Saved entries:
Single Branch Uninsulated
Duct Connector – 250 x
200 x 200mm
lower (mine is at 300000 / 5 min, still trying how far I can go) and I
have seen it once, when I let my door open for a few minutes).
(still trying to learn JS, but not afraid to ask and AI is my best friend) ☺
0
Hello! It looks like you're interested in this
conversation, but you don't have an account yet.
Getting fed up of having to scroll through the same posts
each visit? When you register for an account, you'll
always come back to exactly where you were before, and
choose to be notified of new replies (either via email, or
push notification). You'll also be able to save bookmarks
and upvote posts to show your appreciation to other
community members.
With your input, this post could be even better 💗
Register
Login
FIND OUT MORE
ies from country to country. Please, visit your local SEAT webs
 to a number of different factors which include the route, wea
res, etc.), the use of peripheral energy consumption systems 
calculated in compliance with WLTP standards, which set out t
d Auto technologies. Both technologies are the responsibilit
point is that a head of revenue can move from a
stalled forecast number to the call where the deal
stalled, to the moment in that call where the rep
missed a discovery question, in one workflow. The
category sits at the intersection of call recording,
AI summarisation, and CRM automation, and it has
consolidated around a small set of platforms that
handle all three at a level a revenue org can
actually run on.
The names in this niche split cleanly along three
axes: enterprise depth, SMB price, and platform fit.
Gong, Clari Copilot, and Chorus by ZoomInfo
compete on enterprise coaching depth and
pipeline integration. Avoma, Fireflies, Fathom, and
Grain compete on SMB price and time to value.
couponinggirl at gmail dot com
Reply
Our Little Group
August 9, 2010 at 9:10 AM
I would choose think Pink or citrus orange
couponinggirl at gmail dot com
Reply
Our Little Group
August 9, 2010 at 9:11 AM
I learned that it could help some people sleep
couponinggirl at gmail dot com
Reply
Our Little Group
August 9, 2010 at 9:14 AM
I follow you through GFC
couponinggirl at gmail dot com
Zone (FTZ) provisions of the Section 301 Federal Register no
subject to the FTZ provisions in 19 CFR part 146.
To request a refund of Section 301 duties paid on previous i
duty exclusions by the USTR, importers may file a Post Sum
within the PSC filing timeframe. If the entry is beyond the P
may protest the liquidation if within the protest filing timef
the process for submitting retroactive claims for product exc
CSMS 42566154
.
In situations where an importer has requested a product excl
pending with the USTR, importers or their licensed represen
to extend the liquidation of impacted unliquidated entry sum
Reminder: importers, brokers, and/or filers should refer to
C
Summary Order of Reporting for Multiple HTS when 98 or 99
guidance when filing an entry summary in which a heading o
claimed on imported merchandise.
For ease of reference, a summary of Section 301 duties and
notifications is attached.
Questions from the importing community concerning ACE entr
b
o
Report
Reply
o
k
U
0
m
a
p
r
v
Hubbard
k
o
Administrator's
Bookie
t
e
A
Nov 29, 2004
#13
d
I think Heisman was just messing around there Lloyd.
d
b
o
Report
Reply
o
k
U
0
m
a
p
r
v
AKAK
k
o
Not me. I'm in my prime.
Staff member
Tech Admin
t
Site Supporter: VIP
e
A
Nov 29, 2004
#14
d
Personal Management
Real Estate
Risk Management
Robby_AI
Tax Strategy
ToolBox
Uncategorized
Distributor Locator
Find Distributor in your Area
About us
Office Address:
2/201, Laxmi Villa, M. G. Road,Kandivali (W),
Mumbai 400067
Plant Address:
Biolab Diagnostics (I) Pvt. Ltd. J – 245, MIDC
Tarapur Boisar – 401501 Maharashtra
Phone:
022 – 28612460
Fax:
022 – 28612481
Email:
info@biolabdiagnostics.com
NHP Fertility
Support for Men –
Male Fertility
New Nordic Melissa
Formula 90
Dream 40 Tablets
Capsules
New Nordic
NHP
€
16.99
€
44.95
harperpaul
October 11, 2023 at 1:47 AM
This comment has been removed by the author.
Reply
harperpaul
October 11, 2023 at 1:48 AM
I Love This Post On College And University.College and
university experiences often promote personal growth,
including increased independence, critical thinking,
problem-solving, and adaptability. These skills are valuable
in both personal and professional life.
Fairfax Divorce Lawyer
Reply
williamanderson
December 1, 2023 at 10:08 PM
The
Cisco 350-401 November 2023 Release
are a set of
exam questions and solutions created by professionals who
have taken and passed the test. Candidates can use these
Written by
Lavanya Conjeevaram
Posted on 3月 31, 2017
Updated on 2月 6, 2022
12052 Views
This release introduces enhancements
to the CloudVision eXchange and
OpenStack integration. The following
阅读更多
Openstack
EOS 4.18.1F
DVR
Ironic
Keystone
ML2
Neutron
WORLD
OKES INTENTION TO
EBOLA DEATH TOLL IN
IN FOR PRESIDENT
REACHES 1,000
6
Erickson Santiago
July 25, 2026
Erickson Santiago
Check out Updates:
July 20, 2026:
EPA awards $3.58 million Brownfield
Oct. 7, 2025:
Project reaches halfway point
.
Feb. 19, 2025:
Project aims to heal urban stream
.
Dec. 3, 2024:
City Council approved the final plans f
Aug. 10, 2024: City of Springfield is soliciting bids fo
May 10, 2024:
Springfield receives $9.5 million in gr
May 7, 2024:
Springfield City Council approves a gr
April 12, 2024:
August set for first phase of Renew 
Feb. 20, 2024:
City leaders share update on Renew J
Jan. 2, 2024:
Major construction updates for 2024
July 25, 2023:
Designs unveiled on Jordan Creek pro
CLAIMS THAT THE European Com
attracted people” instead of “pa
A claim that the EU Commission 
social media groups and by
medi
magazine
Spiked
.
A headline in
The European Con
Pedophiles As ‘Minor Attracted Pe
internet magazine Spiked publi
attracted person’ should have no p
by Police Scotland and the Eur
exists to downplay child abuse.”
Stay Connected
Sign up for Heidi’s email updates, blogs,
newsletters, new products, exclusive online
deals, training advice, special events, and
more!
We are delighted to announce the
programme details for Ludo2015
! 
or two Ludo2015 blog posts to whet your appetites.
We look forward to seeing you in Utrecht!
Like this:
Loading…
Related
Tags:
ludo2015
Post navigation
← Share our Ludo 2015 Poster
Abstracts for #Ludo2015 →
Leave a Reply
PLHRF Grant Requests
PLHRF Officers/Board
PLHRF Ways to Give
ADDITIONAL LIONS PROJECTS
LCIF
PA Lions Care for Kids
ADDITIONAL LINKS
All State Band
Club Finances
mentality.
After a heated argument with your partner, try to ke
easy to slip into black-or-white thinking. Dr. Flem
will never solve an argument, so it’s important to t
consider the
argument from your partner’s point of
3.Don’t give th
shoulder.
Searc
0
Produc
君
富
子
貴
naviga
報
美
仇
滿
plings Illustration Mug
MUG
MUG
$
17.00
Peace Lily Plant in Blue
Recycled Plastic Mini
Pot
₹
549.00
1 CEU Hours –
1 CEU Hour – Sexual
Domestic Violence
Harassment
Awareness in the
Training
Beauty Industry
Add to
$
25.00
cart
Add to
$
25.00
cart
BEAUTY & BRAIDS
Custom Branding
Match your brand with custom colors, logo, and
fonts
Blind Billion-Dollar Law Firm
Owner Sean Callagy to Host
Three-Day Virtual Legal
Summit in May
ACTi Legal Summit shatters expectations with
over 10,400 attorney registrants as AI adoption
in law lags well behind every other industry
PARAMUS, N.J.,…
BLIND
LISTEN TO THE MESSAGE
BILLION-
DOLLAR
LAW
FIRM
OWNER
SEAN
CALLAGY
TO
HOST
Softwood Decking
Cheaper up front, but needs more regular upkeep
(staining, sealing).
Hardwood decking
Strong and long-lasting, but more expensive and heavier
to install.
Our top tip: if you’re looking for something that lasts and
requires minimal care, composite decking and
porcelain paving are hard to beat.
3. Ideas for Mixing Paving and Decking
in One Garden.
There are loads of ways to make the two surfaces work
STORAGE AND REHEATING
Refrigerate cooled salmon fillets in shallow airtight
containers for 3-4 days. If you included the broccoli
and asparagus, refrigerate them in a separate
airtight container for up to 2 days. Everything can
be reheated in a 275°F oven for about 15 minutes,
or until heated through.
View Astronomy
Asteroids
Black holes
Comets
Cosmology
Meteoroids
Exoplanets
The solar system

* EXERCISE DETAILS
Using the entries above, give back exactly the line containing "October 11, 2023 at 1:47 AM", the line containing "newsletters, new products, exclusive online", and every line between them, and nothing else.

* TASK RESULT
October 11, 2023 at 1:47 AM
This comment has been removed by the author.
Reply
harperpaul
October 11, 2023 at 1:48 AM
I Love This Post On College And University.College and
university experiences often promote personal growth,
including increased independence, critical thinking,
problem-solving, and adaptability. These skills are valuable
in both personal and professional life.
Fairfax Divorce Lawyer
Reply
williamanderson
December 1, 2023 at 10:08 PM
The
Cisco 350-401 November 2023 Release
are a set of
exam questions and solutions created by professionals who
have taken and passed the test. Candidates can use these
Written by
Lavanya Conjeevaram
Posted on 3月 31, 2017
Updated on 2月 6, 2022
12052 Views
This release introduces enhancements
to the CloudVision eXchange and
OpenStack integration. The following
阅读更多
Openstack
EOS 4.18.1F
DVR
Ironic
Keystone
ML2
Neutron
WORLD
OKES INTENTION TO
EBOLA DEATH TOLL IN
IN FOR PRESIDENT
REACHES 1,000
6
Erickson Santiago
July 25, 2026
Erickson Santiago
Check out Updates:
July 20, 2026:
EPA awards $3.58 million Brownfield
Oct. 7, 2025:
Project reaches halfway point
.
Feb. 19, 2025:
Project aims to heal urban stream
.
Dec. 3, 2024:
City Council approved the final plans f
Aug. 10, 2024: City of Springfield is soliciting bids fo
May 10, 2024:
Springfield receives $9.5 million in gr
May 7, 2024:
Springfield City Council approves a gr
April 12, 2024:
August set for first phase of Renew 
Feb. 20, 2024:
City leaders share update on Renew J
Jan. 2, 2024:
Major construction updates for 2024
July 25, 2023:
Designs unveiled on Jordan Creek pro
CLAIMS THAT THE European Com
attracted people” instead of “pa
A claim that the EU Commission 
social media groups and by
medi
magazine
Spiked
.
A headline in
The European Con
Pedophiles As ‘Minor Attracted Pe
internet magazine Spiked publi
attracted person’ should have no p
by Police Scotland and the Eur
exists to downplay child abuse.”
Stay Connected
Sign up for Heidi’s email updates, blogs,
newsletters, new products, exclusive online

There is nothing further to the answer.